Es geschieht ohne Vorwarnung, ist kaum einzuschätzen und gehört zu den gefährlichsten Unfällen bei der Arbeit mit Elektrizität: der Unfall durch einen Störlichtbogen. Bei einer Stromstärke von bis zu 1.000 Ampère entstehen Temperaturen an die 20.000 °C, wenn eine elektrische Entladung von Luft mit stetigen Plasmaentladungen, z.B. durch eine Störung an einer elektrischen Anlage, entsteht. Mit extremem Druck werden bei diesem Kurzschluss schmelzendes Metall und Plasma explosionsartig nach außen geschleudert. Trümmerteile können dabei eine Geschwindigkeit von bis zu 300 m/sek erreichen. Die intensive Hitzestrahlung erhitzt menschliche Haut innerhalb von Sekundenbruchteilen bis zum Siedepunkt und richtet schwere Hautverbrennungen an.

Die Folgen sind oft tödlich. Überlebende können nur mit intensiver ärztlicher Behandlung wieder genesen oder bleiben zeitlebens durch die Folgen der Verletzungen beeinträchtigt. Für Unternehmen entstehen durch Schadensersatzansprüche oder Geldstrafen häufig hohe Kosten, wenn Gefährdungsanalysen und die Entwicklung von Schutzmaßnahmen gar nicht oder nur mangelhaft durchgeführt wurden. Betroffen sind häufig industrielle Betriebe, denn hier anfallende Arbeiten, wie etwa an Strom führenden Komponenten oder die Montage von Kabeln in unter Spannung stehenden Anlagen, gehören zu den gefahrenträchtigsten Situationen überhaupt.
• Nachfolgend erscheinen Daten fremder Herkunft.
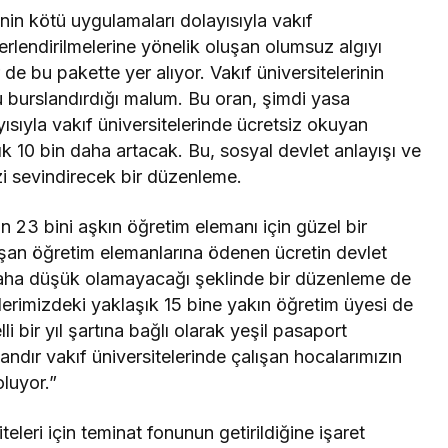
nin kötü uygulamaları dolayısıyla vakıf
erlendirilmelerine yönelik oluşan olumsuz algıyı
e bu pakette yer alıyor. Vakıf üniversitelerinin
u burslandırdığı malum. Bu oran, şimdi yasa
ısıyla vakıf üniversitelerinde ücretsiz okuyan
k 10 bin daha artacak. Bu, sosyal devlet anlayışı ve
zi sevindirecek bir düzenleme.
an 23 bini aşkın öğretim elemanı için güzel bir
lışan öğretim elemanlarına ödenen ücretin devlet
 daha düşük olamayacağı şeklinde bir düzenleme de
elerimizdeki yaklaşık 15 bine yakın öğretim üyesi de
li bir yıl şartına bağlı olarak yeşil pasaport
dır vakıf üniversitelerinde çalışan hocalarımızın
luyor.”
eleri için teminat fonunun getirildiğine işaret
Die Europäische Agentur für Sicherheit und Gesundheitsschutz am Arbeitsplatz (OSHA) hat ein Verfahren der Gefährdungsbeurteilung entwickelt, um herauszufinden, welche Schutzmaßnahmen zur Begrenzung der Gefährdung durch einen Störlichtbogen vorhanden sein sollten. Die Schutzkleidung spielt hierbei eine besondere Rolle, da sie den menschlichen Körper in erster Linie vor den gravierenden thermischen Wirkungen schützt. Ohne persönliche Schutzausrüstung (PSA) sind Verbrennungen vierten Grades mit irreversiblen Schäden möglich. Laut OSHA muss Schutzkleidung die thermischen Wirkungen eines Störlichtbogens so stark abmildern, dass dem Träger maximal Verbrennungen ersten Grades entstehen, von welchen er sich wieder erholen kann. Diese Anforderungen werden durch die Maximalwerte der Hitzeflussmessung bestimmt, die unterhalb der STOLL-Kurve für Verbrennungen zweiten Grades liegen müssen.